Stored dataset items
>>>
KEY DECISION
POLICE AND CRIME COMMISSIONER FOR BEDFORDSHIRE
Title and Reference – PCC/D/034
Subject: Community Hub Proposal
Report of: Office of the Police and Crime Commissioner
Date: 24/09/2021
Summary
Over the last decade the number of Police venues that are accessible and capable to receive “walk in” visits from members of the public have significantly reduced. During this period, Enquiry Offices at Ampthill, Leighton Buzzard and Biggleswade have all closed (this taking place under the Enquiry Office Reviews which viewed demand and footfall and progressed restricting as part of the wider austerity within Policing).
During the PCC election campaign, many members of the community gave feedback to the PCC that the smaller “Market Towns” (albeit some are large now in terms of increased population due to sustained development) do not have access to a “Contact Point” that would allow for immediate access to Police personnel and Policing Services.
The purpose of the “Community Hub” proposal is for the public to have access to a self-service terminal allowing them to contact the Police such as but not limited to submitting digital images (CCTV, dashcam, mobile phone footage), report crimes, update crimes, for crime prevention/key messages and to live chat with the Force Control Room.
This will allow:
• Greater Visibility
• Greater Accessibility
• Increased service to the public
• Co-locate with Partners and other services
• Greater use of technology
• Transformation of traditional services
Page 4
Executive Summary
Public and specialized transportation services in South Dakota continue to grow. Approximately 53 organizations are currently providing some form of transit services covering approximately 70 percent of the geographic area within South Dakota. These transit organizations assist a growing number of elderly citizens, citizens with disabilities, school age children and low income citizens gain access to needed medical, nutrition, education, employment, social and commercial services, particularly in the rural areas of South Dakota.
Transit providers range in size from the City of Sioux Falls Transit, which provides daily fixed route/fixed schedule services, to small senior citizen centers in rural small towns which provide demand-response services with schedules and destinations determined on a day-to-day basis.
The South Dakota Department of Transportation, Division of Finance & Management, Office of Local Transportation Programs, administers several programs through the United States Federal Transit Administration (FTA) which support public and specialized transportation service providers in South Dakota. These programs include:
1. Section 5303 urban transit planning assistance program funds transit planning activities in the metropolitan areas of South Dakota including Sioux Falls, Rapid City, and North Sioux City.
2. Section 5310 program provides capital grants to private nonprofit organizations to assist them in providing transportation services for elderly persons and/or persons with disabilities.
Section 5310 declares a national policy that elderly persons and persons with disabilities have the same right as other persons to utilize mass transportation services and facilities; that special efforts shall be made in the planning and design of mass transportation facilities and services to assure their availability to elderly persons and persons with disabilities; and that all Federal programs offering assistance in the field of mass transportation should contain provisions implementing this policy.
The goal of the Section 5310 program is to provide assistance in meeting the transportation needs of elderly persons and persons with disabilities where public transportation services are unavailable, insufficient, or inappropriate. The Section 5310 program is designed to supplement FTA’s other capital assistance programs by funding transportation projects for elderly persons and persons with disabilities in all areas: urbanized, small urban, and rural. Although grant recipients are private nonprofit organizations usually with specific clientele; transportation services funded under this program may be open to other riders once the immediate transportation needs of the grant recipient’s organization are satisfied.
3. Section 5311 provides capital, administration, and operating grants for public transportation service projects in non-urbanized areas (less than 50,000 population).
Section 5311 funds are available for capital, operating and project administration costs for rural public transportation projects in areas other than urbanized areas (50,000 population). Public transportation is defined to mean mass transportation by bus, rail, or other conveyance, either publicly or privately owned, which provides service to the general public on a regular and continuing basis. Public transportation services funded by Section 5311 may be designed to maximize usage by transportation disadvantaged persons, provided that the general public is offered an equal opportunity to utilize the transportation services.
<<<
**Task objective**: Looking at the data above, write out exactly the lines that start at the one containing "use of technology" and end at the one containing "Executive Summary"; include both and nothing beyond.

**Answer box**:
• Greater use of technology
• Transformation of traditional services
Page 4
Executive Summary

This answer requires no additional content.